Poo chat is tricky chat. Not many people like to vocalise and discuss their bowel movements with anyone, be it their partners, friends or relatives.
But that’s exactly what I’m about to do, so brace yourselves. Throughout lockdown I have been suffering from constant and consistent diarrhoea with – cringe alert – loose stools at least two to three times a day. Nothing had changed about my diet, in fact I was probably eating healthier than ever, so I wondered why this was happening to me?
In fact, I got so used to these bowel movements I forgot what a firmer stool was like until in recent weeks, with the lockdown easing (and all the anxieties that come with it), I suddenly have proper poos again. I was shocked and surprised.
Did I feel overwhelmingly anxious during lockdown? Not overly; not as much as others I was hearing from. But then I found myself discussing this issue with a friend who said she was dealing with the same thing – and she put her issue down to anxiety.
In that moment I was reminded of when I was a teenager, when I used to get so worried about the trials and tribulations of teenage life that I found myself constantly feeling like my stomach was on a rollercoaster and visiting the toilet frequently.
Externally, again all these years later, I may have looked like I was in control but internally my body was clearly in panic mode, worrying constantly and that was manifesting in this constant diarrhoea.
Sh*t happens, right?

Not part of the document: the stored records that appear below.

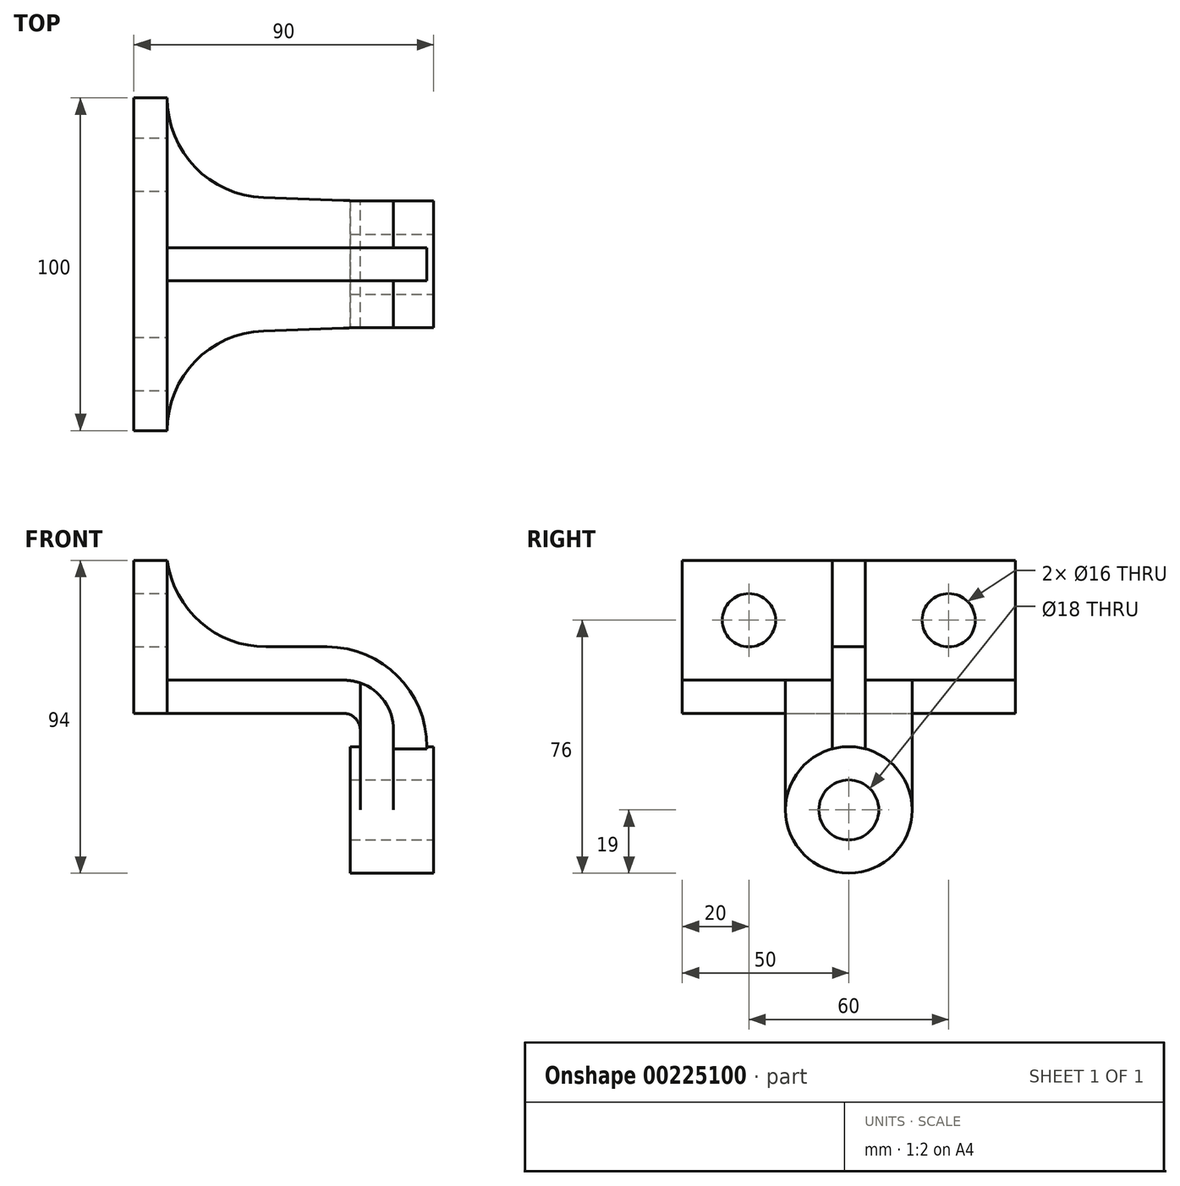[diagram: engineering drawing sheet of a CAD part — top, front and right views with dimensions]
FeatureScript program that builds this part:
annotation { "Feature Type Name" : "Feature", "Feature Type Description" : "" }
export const myFeature = defineFeature(function(context is Context, id is Id, definition is map)
    precondition{}
    {
        {
            var Q0;
            Q0=qCreatedBy(makeId("Front.planeOp"),FACE);
            var sketch = newSketch(context, id + "F0", { "sketchPlane" : qUnion([Q0])});
            skLineSegment(sketch, "E0", {"start": v(0, 0) * mm, "end": v(0, 46) * mm});
            skLineSegment(sketch, "E1", {"start": v(0, 46) * mm, "end": v(10, 46) * mm});
            skLineSegment(sketch, "E2", {"start": v(10, 46) * mm, "end": v(10, 10) * mm});
            skLineSegment(sketch, "E3", {"start": v(10, 10) * mm, "end": v(78, 10) * mm});
            skLineSegment(sketch, "E4", {"start": v(78, 10) * mm, "end": v(78, -29) * mm});
            skLineSegment(sketch, "E5", {"start": v(78, -29) * mm, "end": v(68, -29) * mm});
            skLineSegment(sketch, "E6", {"start": v(68, -29) * mm, "end": v(68, 10) * mm});
            skLineSegment(sketch, "E7", {"start": v(0, 0) * mm, "end": v(68, 0) * mm});
            skSolve(sketch);
        }
        {
            var Q0;
            Q0=makeQuery(id+"F0.imprint","IMPRINT",FACE,{"disambiguationData":[TD([[makeQuery(id+"F0.imprint","IMPRINT",EDGE,{"derivedFrom":sQuery(id+"F0.wireOp",EDGE,"E0")}),-1.0]])]});
            extrude(context, id + "F1", {"entities" : qUnion([Q0]), "endBound" : BoundingType.SYMMETRIC, "depth" : 100 * mm});
        }
        {
            var Q0;
            Q0 = qSketchRegion(id + "F0", true);
            extrude(context, id + "F2", {"entities" : qUnion([Q0]), "operationType" : NewBodyOperationType.ADD, "endBound" : BoundingType.SYMMETRIC, "depth" : 38 * mm});
        }
        {
            var Q0;
            {var subQ0=sQuery(id+"F0.wireOp",EDGE,"E3");Q0=makeQuery(id+"F2.boolean.opBoolean","MERGE",FACE,{"derivedFrom":[makeQuery(id+"F1.opExtrude","SWEPT_FACE",FACE,{"disambiguationData":[OSD([subQ0])]}),makeQuery(id+"F2.opExtrude","SWEPT_FACE",FACE,{"disambiguationData":[OSD([subQ0])]})]});}
            var sketch = newSketch(context, id + "F3", { "sketchPlane" : qUnion([Q0])});
            skArc(sketch, "E8", {"start": v(10, 50) * mm, "mid": v(18.42, 29.16) * mm, "end": v(38.95, 20.02) * mm});
            skArc(sketch, "E9", {"start": v(38.95, -20.02) * mm, "mid": v(18.42, -29.16) * mm, "end": v(10, -50) * mm});
            skLineSegment(sketch, "E10", {"start": v(68, 19) * mm, "end": v(38.95, 20.02) * mm});
            skLineSegment(sketch, "E11", {"start": v(68, -19) * mm, "end": v(38.95, -20.02) * mm});
            skLineSegment(sketch, "E12.0", {"start": v(10, 50) * mm, "end": v(68, 50) * mm});
            skLineSegment(sketch, "E13.0", {"start": v(68, 19) * mm, "end": v(68, 50) * mm});
            skLineSegment(sketch, "E14.0", {"start": v(10, -50) * mm, "end": v(68, -50) * mm});
            skLineSegment(sketch, "E15.0", {"start": v(10, -50) * mm, "end": v(10, 50) * mm});
            skLineSegment(sketch, "E16.0.1", {"start": v(10, 50) * mm, "end": v(0, 50) * mm});
            skLineSegment(sketch, "E16.0.2", {"start": v(0, 50) * mm, "end": v(0, -50) * mm});
            skLineSegment(sketch, "E16.0.3", {"start": v(0, -50) * mm, "end": v(10, -50) * mm});
            skLineSegment(sketch, "E17.0", {"start": v(68, -50) * mm, "end": v(68, -19) * mm});
            skSolve(sketch);
        }
        {
            var Q0;
            Q0=makeQuery(id+"F3.imprint","IMPRINT",FACE,{"disambiguationData":[TD([[makeQuery(id+"F3.imprint","IMPRINT",EDGE,{"derivedFrom":sQuery(id+"F3.wireOp",EDGE,"E9")}),1.0]])]});
            var Q1;
            Q1=makeQuery(id+"F3.imprint","IMPRINT",FACE,{"disambiguationData":[TD([[makeQuery(id+"F3.imprint","IMPRINT",EDGE,{"derivedFrom":sQuery(id+"F3.wireOp",EDGE,"E8")}),1.0]])]});
            extrude(context, id + "F4", {"entities" : qUnion([Q0, Q1]), "operationType" : NewBodyOperationType.REMOVE, "endBound" : BoundingType.UP_TO_NEXT, "oppositeDirection" : true, "depth" : 25 * mm});
        }
        {
            var Q0;
            {var subQ0=sQuery(id+"F0.wireOp",EDGE,"E7");var subQ1=sQuery(id+"F0.wireOp",EDGE,"E6");Q0=makeQuery(id+"F2.boolean.opBoolean","MERGE",EDGE,{"derivedFrom":[makeQuery(id+"F1.opExtrude","SWEPT_EDGE",EDGE,{"disambiguationData":[OSD([subQ1,subQ0])]}),makeQuery(id+"F2.opExtrude","SWEPT_EDGE",EDGE,{"disambiguationData":[OSD([subQ1,subQ0])]})]});}
            fillet(context, id + "F5", {"entities" : qUnion([Q0]), "radius" : 5 * mm, "tangentPropagation" : true, "allowEdgeOverflow" : false});
        }
        {
            var Q0;
            Q0=makeQuery(id+"F1.opExtrude","SWEPT_FACE",FACE,{"disambiguationData":[OSD([sQuery(id+"F0.wireOp",EDGE,"E2")])]});
            var sketch = newSketch(context, id + "F6", { "sketchPlane" : qUnion([Q0])});
            skLineSegment(sketch, "E18.0", {"start": v(-50, 46) * mm, "end": v(50, 46) * mm});
            skLineSegment(sketch, "E19.0", {"start": v(-50, 46) * mm, "end": v(-50, 10) * mm});
            skLineSegment(sketch, "E20.0", {"start": v(50, 46) * mm, "end": v(50, 10) * mm});
            skPoint(sketch, "E21.0", {"position": v(29.16, 10) * mm});
            skLineSegment(sketch, "E22.0", {"start": v(50, 10) * mm, "end": v(20.02, 10) * mm});
            skLineSegment(sketch, "E23.0", {"start": v(-20.02, 10) * mm, "end": v(-50, 10) * mm});
            skLineSegment(sketch, "E24.0", {"start": v(-19, 10) * mm, "end": v(19, 10) * mm});
            skLineSegment(sketch, "E25.0", {"start": v(-19, 5) * mm, "end": v(-19, -29) * mm});
            skLineSegment(sketch, "E26.0", {"start": v(19, 5) * mm, "end": v(-19, 5) * mm});
            skLineSegment(sketch, "E27.0", {"start": v(19, 5) * mm, "end": v(19, -29) * mm});
            skLineSegment(sketch, "E28.0", {"start": v(-19, -29) * mm, "end": v(19, -29) * mm});
            skCircle(sketch, "E29", {"center": v(-30, 28) * mm, "radius": 8 * mm});
            skCircle(sketch, "E30", {"center": v(30, 28) * mm, "radius": 8 * mm});
            skSolve(sketch);
        }
        {
            var Q0;
            Q0=makeQuery(id+"F6.imprint","IMPRINT",FACE,{"disambiguationData":[TD([[makeQuery(id+"F6.imprint","IMPRINT",EDGE,{"derivedFrom":sQuery(id+"F6.wireOp",EDGE,"E29")}),1.0]])]});
            var Q1;
            Q1=makeQuery(id+"F6.imprint","IMPRINT",FACE,{"disambiguationData":[TD([[makeQuery(id+"F6.imprint","IMPRINT",EDGE,{"derivedFrom":sQuery(id+"F6.wireOp",EDGE,"E30")}),1.0]])]});
            extrude(context, id + "F7", {"entities" : qUnion([Q0, Q1]), "operationType" : NewBodyOperationType.REMOVE, "oppositeDirection" : true, "depth" : 10 * mm});
        }
        {
            var Q0;
            Q0=qCreatedBy(makeId("Right.planeOp"),FACE);
            cPlane(context, id + "F8", {"entities" : qUnion([Q0]), "cplaneType" : CPlaneType.OFFSET, "offset" : 90 * mm, "width" : 150 * mm, "height" : 150 * mm});
        }
        {
            var Q0;
            Q0=qCreatedBy(id+"F8.planeOp",FACE);
            var sketch = newSketch(context, id + "F9", { "sketchPlane" : qUnion([Q0])});
            skCircle(sketch, "E31", {"center": v(0, -29) * mm, "radius": 9 * mm});
            skCircle(sketch, "E32", {"center": v(0, -29) * mm, "radius": 19 * mm});
            skSolve(sketch);
        }
        {
            var Q0;
            Q0=makeQuery(id+"F9.imprint","IMPRINT",FACE,{"disambiguationData":[TD([[makeQuery(id+"F9.imprint","IMPRINT",EDGE,{"derivedFrom":sQuery(id+"F9.wireOp",EDGE,"E31")}),-1.0]])]});
            extrude(context, id + "F10", {"entities" : qUnion([Q0]), "operationType" : NewBodyOperationType.ADD, "oppositeDirection" : true, "depth" : 25 * mm});
        }
        {
            var Q0;
            Q0=makeQuery(id+"F10.boolean.opBoolean","SPLIT",FACE,{"disambiguationData":[TD([makeQuery(id+"F2.opExtrude","SWEPT_FACE",FACE,{"disambiguationData":[OSD([sQuery(id+"F0.wireOp",EDGE,"E5")])]})])],"derivedFrom":makeQuery(id+"F2.opExtrude","SWEPT_FACE",FACE,{"disambiguationData":[OSD([sQuery(id+"F0.wireOp",EDGE,"E4")])]})});
            extrude(context, id + "F11", {"entities" : qUnion([Q0]), "operationType" : NewBodyOperationType.REMOVE, "oppositeDirection" : true, "depth" : 25 * mm});
        }
        {
            var Q0;
            Q0=qCreatedBy(makeId("Front.planeOp"),FACE);
            var sketch = newSketch(context, id + "F12", { "sketchPlane" : qUnion([Q0])});
            skLineSegment(sketch, "E33.0", {"start": v(10, 46) * mm, "end": v(10, 10) * mm});
            skLineSegment(sketch, "E34.0", {"start": v(38.95, 10) * mm, "end": v(10, 10) * mm});
            skLineSegment(sketch, "E35.0", {"start": v(68, 10) * mm, "end": v(38.95, 10) * mm});
            skArc(sketch, "E36", {"start": v(10, 46) * mm, "mid": v(19.98, 27.42) * mm, "end": v(39.73, 20) * mm});
            skPoint(sketch, "E37.endSnap0", {"position": v(48.87, 20) * mm});
            skLineSegment(sketch, "E38", {"start": v(65, -10) * mm, "end": v(68, -10) * mm, "construction": true});
            skLineSegment(sketch, "E39", {"start": v(65, -10) * mm, "end": v(90, -10) * mm});
            skArc(sketch, "E40.trimOffspring", {"start": v(88, -10) * mm, "mid": v(79.21, 11.21) * mm, "end": v(58, 20) * mm});
            skLineSegment(sketch, "E41.0", {"start": v(78, 5) * mm, "end": v(78, -29) * mm});
            skPoint(sketch, "E42.0", {"position": v(76.54, 8.54) * mm});
            skLineSegment(sketch, "E43.0.0", {"start": v(78, -29) * mm, "end": v(78, 5) * mm});
            skArc(sketch, "E43.0.1", {"start": v(78, 5) * mm, "mid": v(76.54, 8.54) * mm, "end": v(73, 10) * mm});
            skLineSegment(sketch, "E43.0.2", {"start": v(73, 10) * mm, "end": v(68, 10) * mm});
            skLineSegment(sketch, "E43.0.3", {"start": v(68, 10) * mm, "end": v(68, -5) * mm});
            skLineSegment(sketch, "E43.0.4", {"start": v(68, -5) * mm, "end": v(68, -29) * mm});
            skLineSegment(sketch, "E43.0.5", {"start": v(68, -29) * mm, "end": v(78, -29) * mm});
            skPoint(sketch, "E44.orphan", {"position": v(134.55, 20) * mm});
            skLineSegment(sketch, "E45", {"start": v(39.73, 20) * mm, "end": v(58, 20) * mm});
            skLineSegment(sketch, "E46", {"start": v(88, -10) * mm, "end": v(88, -29) * mm});
            skLineSegment(sketch, "E47.trimOffspring", {"start": v(78, -10) * mm, "end": v(90, -10) * mm, "construction": true});
            skLineSegment(sketch, "E48", {"start": v(88, -29) * mm, "end": v(78, -29) * mm});
            skLineSegment(sketch, "E49", {"start": v(78, -29) * mm, "end": v(78, -10) * mm});
            skSolve(sketch);
        }
        {
            var Q0;
            Q0 = qSketchRegion(id + "F12", true);
            extrude(context, id + "F13", {"entities" : qUnion([Q0]), "operationType" : NewBodyOperationType.ADD, "endBound" : BoundingType.SYMMETRIC, "depth" : 10 * mm});
        }
        {
            var Q0;
            {var subQ0=sQuery(id+"F12.wireOp",EDGE,"E48");var subQ1=sQuery(id+"F12.wireOp",EDGE,"E46");var subQ2=sQuery(id+"F12.wireOp",EDGE,"E45");var subQ3=sQuery(id+"F12.wireOp",EDGE,"E43.0.5");var subQ4=sQuery(id+"F12.wireOp",EDGE,"E43.0.4");var subQ5=sQuery(id+"F12.wireOp",EDGE,"E43.0.3");var subQ6=sQuery(id+"F12.wireOp",EDGE,"E40.trimOffspring");var subQ7=sQuery(id+"F12.wireOp",EDGE,"E36");var subQ8=sQuery(id+"F12.wireOp",EDGE,"E35.0");var subQ9=sQuery(id+"F12.wireOp",EDGE,"E34.0");var subQ10=sQuery(id+"F12.wireOp",EDGE,"E33.0");var subQ11=sQuery(id+"F9.wireOp",EDGE,"E31");Q0=makeQuery(id+"F13.boolean.opBoolean","SPLIT",FACE,{"disambiguationData":[TD([makeQuery(id+"F10.opExtrude","SWEPT_FACE",FACE,{"disambiguationData":[OSD([subQ11])]}),makeQuery(id+"F11.opExtrude","SWEPT_FACE",FACE,{"disambiguationData":[OSD([sQuery(id+"F0.wireOp",EDGE,"E4"),subQ11])]}),makeQuery(id+"F13.opExtrude","CAP_FACE",FACE,{"disambiguationData":[OSD([subQ10,subQ9,subQ8,subQ7,subQ6,subQ5,subQ4,subQ3,subQ2,subQ1,subQ0])],"isStart":true}),makeQuery(id+"F13.opExtrude","CAP_FACE",FACE,{"disambiguationData":[OSD([subQ10,subQ9,subQ8,subQ7,subQ6,subQ5,subQ4,subQ3,subQ2,subQ1,subQ0])],"isStart":false}),makeQuery(id+"F13.opExtrude","SWEPT_FACE",FACE,{"disambiguationData":[OSD([subQ3,subQ0])]})])],"derivedFrom":makeQuery(id+"F13.opExtrude","SWEPT_FACE",FACE,{"disambiguationData":[OSD([subQ1])]})});}
            extrude(context, id + "F14", {"entities" : qUnion([Q0]), "operationType" : NewBodyOperationType.REMOVE, "oppositeDirection" : true, "depth" : 25 * mm});
        }
        {
            var Q0;
            {var subQ0=sQuery(id+"F0.wireOp",EDGE,"E4");var subQ1=sQuery(id+"F0.wireOp",EDGE,"E3");Q0=makeQuery(id+"F13.boolean.opBoolean","SPLIT",EDGE,{"disambiguationData":[TD([makeQuery(id+"F2.opExtrude","CAP_FACE",FACE,{"disambiguationData":[OSD([sQuery(id+"F0.wireOp",EDGE,"E0"),sQuery(id+"F0.wireOp",EDGE,"E1"),sQuery(id+"F0.wireOp",EDGE,"E2"),subQ1,subQ0,sQuery(id+"F0.wireOp",EDGE,"E5"),sQuery(id+"F0.wireOp",EDGE,"E6"),sQuery(id+"F0.wireOp",EDGE,"E7")])],"isStart":false})])],"derivedFrom":makeQuery(id+"F2.opExtrude","SWEPT_EDGE",EDGE,{"disambiguationData":[OSD([subQ1,subQ0])]})});}
            var Q1;
            {var subQ0=sQuery(id+"F0.wireOp",EDGE,"E4");var subQ1=sQuery(id+"F0.wireOp",EDGE,"E3");Q1=makeQuery(id+"F13.boolean.opBoolean","SPLIT",EDGE,{"disambiguationData":[TD([makeQuery(id+"F2.opExtrude","CAP_FACE",FACE,{"disambiguationData":[OSD([sQuery(id+"F0.wireOp",EDGE,"E0"),sQuery(id+"F0.wireOp",EDGE,"E1"),sQuery(id+"F0.wireOp",EDGE,"E2"),subQ1,subQ0,sQuery(id+"F0.wireOp",EDGE,"E5"),sQuery(id+"F0.wireOp",EDGE,"E6"),sQuery(id+"F0.wireOp",EDGE,"E7")])],"isStart":true})])],"derivedFrom":makeQuery(id+"F2.opExtrude","SWEPT_EDGE",EDGE,{"disambiguationData":[OSD([subQ1,subQ0])]})});}
            fillet(context, id + "F15", {"entities" : qUnion([Q0, Q1]), "radius" : 15 * mm, "tangentPropagation" : true, "allowEdgeOverflow" : false});
        }
    });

Well, according to the experts, pandemic poo is a very real thing. “It is no surprise that lockdown has seen an increase in people suffering with stomach issues,” says Dr. Daniel Cichi, GP and medical advisor at ‘Doctors 4 U‘. “There are many reasons why people may start to develop gut issues such as cramps, constipation, bowel issues and IBS: a change in environment, diet and, yes, increased stress are all contributor’s to changes in our microbiota. In turn, this impacts our gut and its functionality, and people may start to develop symptoms of IBS even if they don’t normally have it.”
While the obvious lockdown culprits – lack of movement and exercise, increased alcohol consumption and lack of fibre – can likely incur changes in gut functionality, digestive system and bowel movements, it’s the effects of anxiety that Dr. Cichi really noticed.
“We noticed that in lockdown people became anxious and much more stressed, and this can really affect the digestive system and gut functions” he explains. “When people are anxious, they may become constipated or suffer with acute diarrhoea because anxiety changes the way we use the muscles that control how we poo. So, an increased need to go is most likely down to nerves, anxiety and stress.”
There you have it, the perils of the pandemic poo. While we hope any feelings of anxiety you were experiencing have started to ease along with the lockdown restrictions, we’ve got some advice on what to do if your anxiety about Coronavirus still feels overwhelming. If you’re experiencing persistent bowel problems, speak to your GP. Don’t suffer with pandemic poo in silence.